Opportunities to make significant headway against cancer don’t come around very often. This year, an alignment of science and European cancer policy is opening such an opportunity in relation to lung cancer ‒ Europe’s single biggest cancer killer. Speaking as a clinician who knows how it feels to have to inform patients they have lung cancer, and Secretary General of the European Respiratory Society, my appeal to everyone involved in healthcare policy and delivery at European, national and regional levels is: please grab this opportunity with both hands.
Thanks to decades of work with the lung cancer and radiology communities, effective techniques are now available that have been shown to offer a safe and effective way to detect lung cancers early in high-risk populations. Implemented in the right way, this should be a game changer for every member state. Currently four out of five lung cancers are diagnosed at an advanced stage, which explains why only 3 in 20 people diagnosed with lung cancer are still alive five years down the road. The same cancers, if caught early, could be treated much more effectively ‒ and much more cheaply.
Game changing though they may be, imaging techniques and technologies do not go into the community to find those at high risk for lung cancer, they don’t encourage them to get screened, nor do they bring in multidisciplinary expertise to follow up on findings that are suspicious for cancer ‒ or indeed other lung conditions. Where cancers are confirmed they don’t do the diagnostic work-ups or develop treatment and care plans. They don’t link up with services that can help people quit smoking.

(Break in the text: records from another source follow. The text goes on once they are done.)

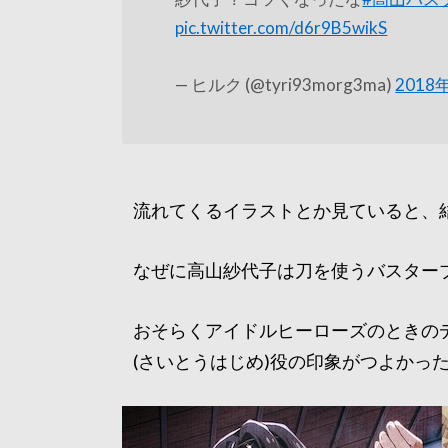
pic.twitter.com/d6r9B5wikS
— ヒルク (@tyri93morg3ma)
2018
流れてくるイラストとか見ていると、
なぜに高山紗代子は刀を使うバスター
おそらくアイドルヒーローズのときの
(さいとうはじめ)役の印象がつよかっ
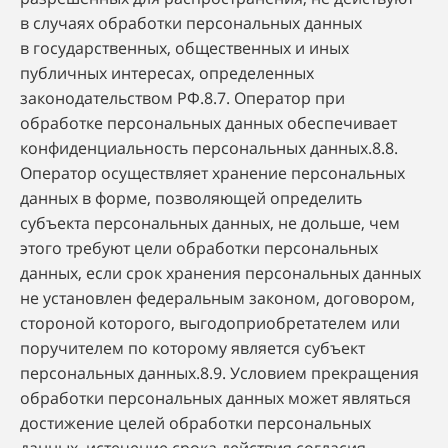
в случаях обработки персональных данных
в государственных, общественных и иных
публичных интересах, определенных
законодательством РФ.8.7. Оператор при
обработке персональных данных обеспечивает
конфиденциальность персональных данных.8.8.
Оператор осуществляет хранение персональных
данных в форме, позволяющей определить
субъекта персональных данных, не дольше, чем
этого требуют цели обработки персональных
данных, если срок хранения персональных данных
не установлен федеральным законом, договором,
стороной которого, выгодоприобретателем или
поручителем по которому является субъект
персональных данных.8.9. Условием прекращения
обработки персональных данных может являться
достижение целей обработки персональных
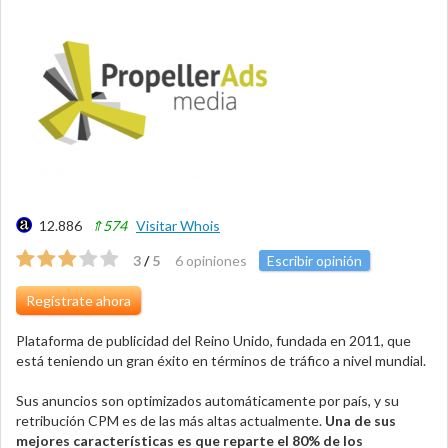
12.886
⇑574
Visitar Whois
3
/
5
6 opiniones
Escribir opinión
Regístrate ahora
Plataforma de publicidad del Reino Unido, fundada en 2011, que
está teniendo un gran éxito en términos de tráfico a nivel mundial.
Sus anuncios son optimizados automáticamente por país, y su
retribución CPM es de las más altas actualmente.
Una de sus
mejores características es que reparte el 80% de los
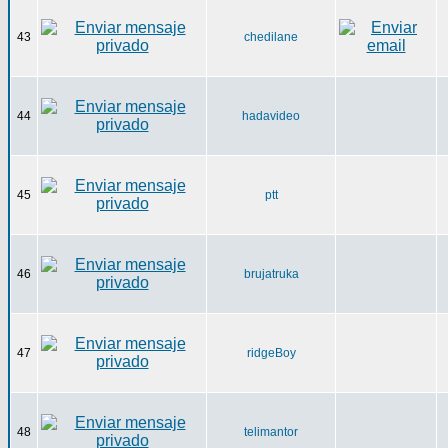
43
chedilane
44
hadavideo
45
ptt
46
brujatruka
47
ridgeBoy
48
telimantor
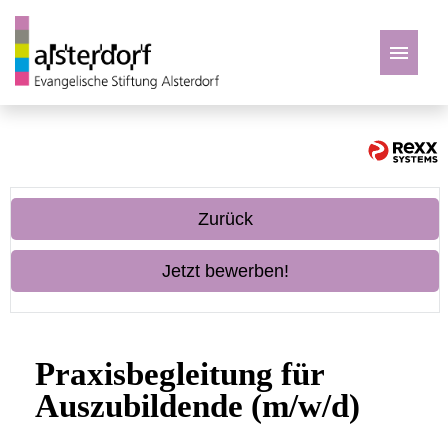
Deutsch
Zu den Jobs
Zurück
Jetzt bewerben!
Praxisbegleitung für
Auszubildende (m/w/d)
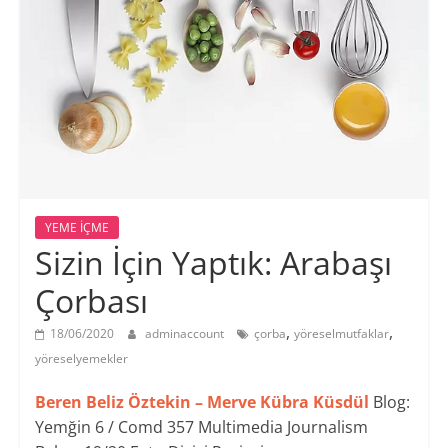
YEME İÇME
Sizin İçin Yaptık: Arabaşı
Çorbası
,
,
18/06/2020
adminaccount
çorba
yöreselmutfaklar
yöreselyemekler
Beren Beliz Öztekin – Merve Kübra Küsdül
Blog:
Yemğin 6 / Comd 357 Multimedia Journalism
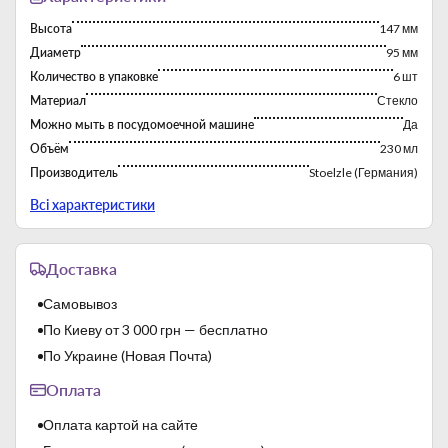
рекомендуется использовать острые предметы, которые
Высота
147 мм
могут нанести дефекты покрытию.
Диаметр
95 мм
Количество в упаковке
6 шт
Материал
Стекло
Можно мыть в посудомоечной машине
Да
Объём
230 мл
Производитель
Stoelzle (Германия)
Серия
Elements
Всі характеристики
Страна-производитель
Германия
Цвет
Матовый-белый/серебряный
Доставка
Самовывоз
По Киеву от 3 000 грн — бесплатно
По Украине (Новая Почта)
Оплата
Оплата картой на сайте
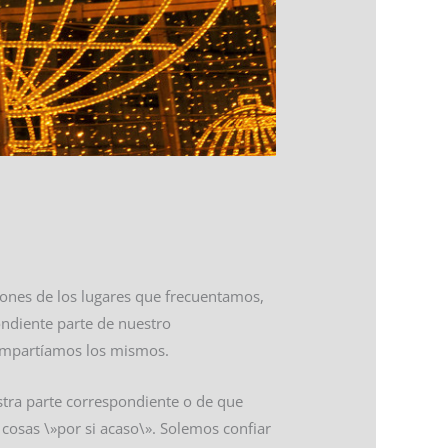
iones de los lugares que frecuentamos,
ondiente parte de nuestro
compartíamos los mismos.
tra parte correspondiente o de que
cosas \»por si acaso\». Solemos confiar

Used properly, however ‒ as part of a structured, systematic lung screening programme that includes GPs, multidisciplinary diagnostic and clinical teams, and community health services ‒ they could help deliver the holy grail of early diagnosis and effective and cheaper treatment for a major killer.
This is the primary reason why the European Respiratory Society is so keen to ensure that, when European Council recommendations on cancer screening are updated later this year, they are extended to include guidelines on lung cancer screening.
Such screening programmes don’t come cheap, we know that. But if policy makers do the maths, then the toll that lung cancer is likely to take on future budgets ‒ combined with the damage it wreaks on their citizens ‒ should convince them.
Lung cancer is not a legacy disease of old men who took up smoking in the 1950s. In Europe, the problem is getting worse not better. In the decade 2007‒2017 the number of lung cancer deaths in Europe increased by 30%, principally due to a relentless rise among women, who now account for one-third of deaths. In 2020, almost half a million people in Europe were diagnosed with the disease. With the current five-year survival rate of around 15%, only 72,000 of them are expected to still be alive in 2025.
The costs of treating these late-diagnosed cancers, meanwhile, has been escalating. A study looking at the economic burden of cancer across the EU in 2008 showed lung cancer had the highest economic cost. The biggest cost, back then, came from inpatient treatment. New treatment modalities have since been introduced, which are more effective but also very expensive. Data from the Belgian Health Technology Institute (KCE) shows that the cost of treating stage IV lung cancer has tripled since immune checkpoint inhibitors were introduced to systemic therapy.
These escalating costs, combined with rising incidence rates, make the option of investing in a screening programme to find lung cancer earlier more economically attractive.
It is also fair to expect that the costs of the screening programmes will fall and the benefits will expand. AI has proved its value in image analysis, and it is expected to reduce the number of expert radiologists required for screening programmes. Savings are also expected as a result of better coordination between existing services, such as primary care doctors, radiologists, the diagnostic and clinical teams ‒ not just oncology but all specialisms involved in respiratory health ‒ prevention services, environmental services…
Benefits will extend beyond cancer. Done properly, these will be lung health screening programmes, which can also pick up signs of COPD, emphysema, interstitial lung disorders and other burdensome diseases. Introducing spirometry (a lung function test), for instance, could be done at virtually no extra cost; smoking cessation services would deliver better results if they are plugged in to a screening programme that identifies people a high risk, and focuses their minds on their lung health.
With more than 30,000 members, the European Respiratory Society speaks for the full range of health professionals involved in improving lung health, from physicians and nurses to technicians and researchers. We want to help change lung cancer in Europe from the dark story it currently is to a success story where resources can be shifted from late stage treatments where they are least effective, toward early diagnosis where they can do most good.
With the support of policy makers in Europe and its member states, we believe we can make 2022 a turning point, and we look forward to working together to make that happen.